▶ [Text excerpt]
════════════════
Being diagnosed with cancer is similar to starting a new relationship. From your first kiss, to your wedding anniversary, cancer treatment has its own special dates and milestones. And today, August 4, is a very significant one for me.
Twelve months ago, at 2pm, I strolled into the McMillian Cancer Centre, London. I entered my name and date-of-birth into a touch screen terminal next to the reception desk, and was directed to the second floor. I took a seat in the waiting room, pulled out my phone, and started to play backgammon – my standard ‘time-killer’. I had landed that morning from Dubai, and only managed a few hours’ sleep. In my bag were a book and some magazines, also to help pass time. But I was too tired to concentrate; I was struggling to stay awake!
After a short time, my name was called and I was ushered into a room for a consultation. Name? Age? Family history? … This was the start of the three questions I was to be asked many more times in the next 12 months. The doctor explained that the McMillian Cancer Centre is a one-stop-shop – you don’t leave until they have are able to give you a definite answer. You’ll either be told you have cancer, or you don’t. After a brief chat – and touch up of the lump in question – the nurse transferred me to an adjoining room.
The next step in this process was to perform an ultrasound. And again… name, age, and family history… My breast was prodded and poked by the magic wand. There was no question about a lump being present, especially once it flashed up on the black and white screen; there was a big round ball of white. ‘Let’s take a biopsy,’ the Sonographer said.
A fine needle aspiration was done to extract cells from the lump for testing. Having a long needle jabbed into your breast is not a pleasant thing; however, in hindsight, 12 months on, it was no big deal.
════════════════
▶ [Record set]
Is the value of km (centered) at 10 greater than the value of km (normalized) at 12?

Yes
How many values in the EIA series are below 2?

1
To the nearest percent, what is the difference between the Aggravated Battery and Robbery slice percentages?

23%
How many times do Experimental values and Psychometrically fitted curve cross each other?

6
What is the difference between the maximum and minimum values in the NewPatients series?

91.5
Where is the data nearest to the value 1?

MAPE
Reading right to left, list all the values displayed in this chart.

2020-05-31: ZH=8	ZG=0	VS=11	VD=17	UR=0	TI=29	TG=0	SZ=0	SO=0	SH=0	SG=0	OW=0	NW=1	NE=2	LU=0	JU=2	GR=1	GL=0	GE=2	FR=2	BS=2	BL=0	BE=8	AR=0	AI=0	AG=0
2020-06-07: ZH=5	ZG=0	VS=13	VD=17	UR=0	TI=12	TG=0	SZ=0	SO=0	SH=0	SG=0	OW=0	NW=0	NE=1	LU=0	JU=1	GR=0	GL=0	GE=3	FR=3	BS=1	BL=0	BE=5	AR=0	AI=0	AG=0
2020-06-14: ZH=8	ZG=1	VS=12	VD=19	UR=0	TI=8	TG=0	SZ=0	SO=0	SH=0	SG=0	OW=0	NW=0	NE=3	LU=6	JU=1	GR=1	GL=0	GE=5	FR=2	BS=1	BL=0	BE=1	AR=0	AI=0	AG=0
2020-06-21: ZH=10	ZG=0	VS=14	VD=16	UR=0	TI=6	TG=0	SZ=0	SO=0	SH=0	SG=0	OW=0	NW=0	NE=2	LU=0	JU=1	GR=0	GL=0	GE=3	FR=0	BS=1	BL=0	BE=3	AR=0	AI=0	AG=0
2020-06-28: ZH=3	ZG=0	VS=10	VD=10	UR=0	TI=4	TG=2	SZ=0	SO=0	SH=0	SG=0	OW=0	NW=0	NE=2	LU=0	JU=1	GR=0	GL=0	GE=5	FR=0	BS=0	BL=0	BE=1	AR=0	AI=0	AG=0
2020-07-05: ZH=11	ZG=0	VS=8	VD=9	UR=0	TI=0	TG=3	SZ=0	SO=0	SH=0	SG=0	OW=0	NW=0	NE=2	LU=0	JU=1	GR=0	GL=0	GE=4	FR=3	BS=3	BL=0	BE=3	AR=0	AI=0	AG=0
════════════════
▶ [Exercise brief]
Answer these questions about the cancer diagnosis text:
1. Where had the writer flown in from on the morning of the appointment?
2. What game did the writer play on the phone in the waiting room?
3. What procedure was used to take cells from the lump for testing?
Use only the text to answer, not the records.

▶ [Response to the exercise]
1. Dubai
2. Backgammon
3. A fine needle aspiration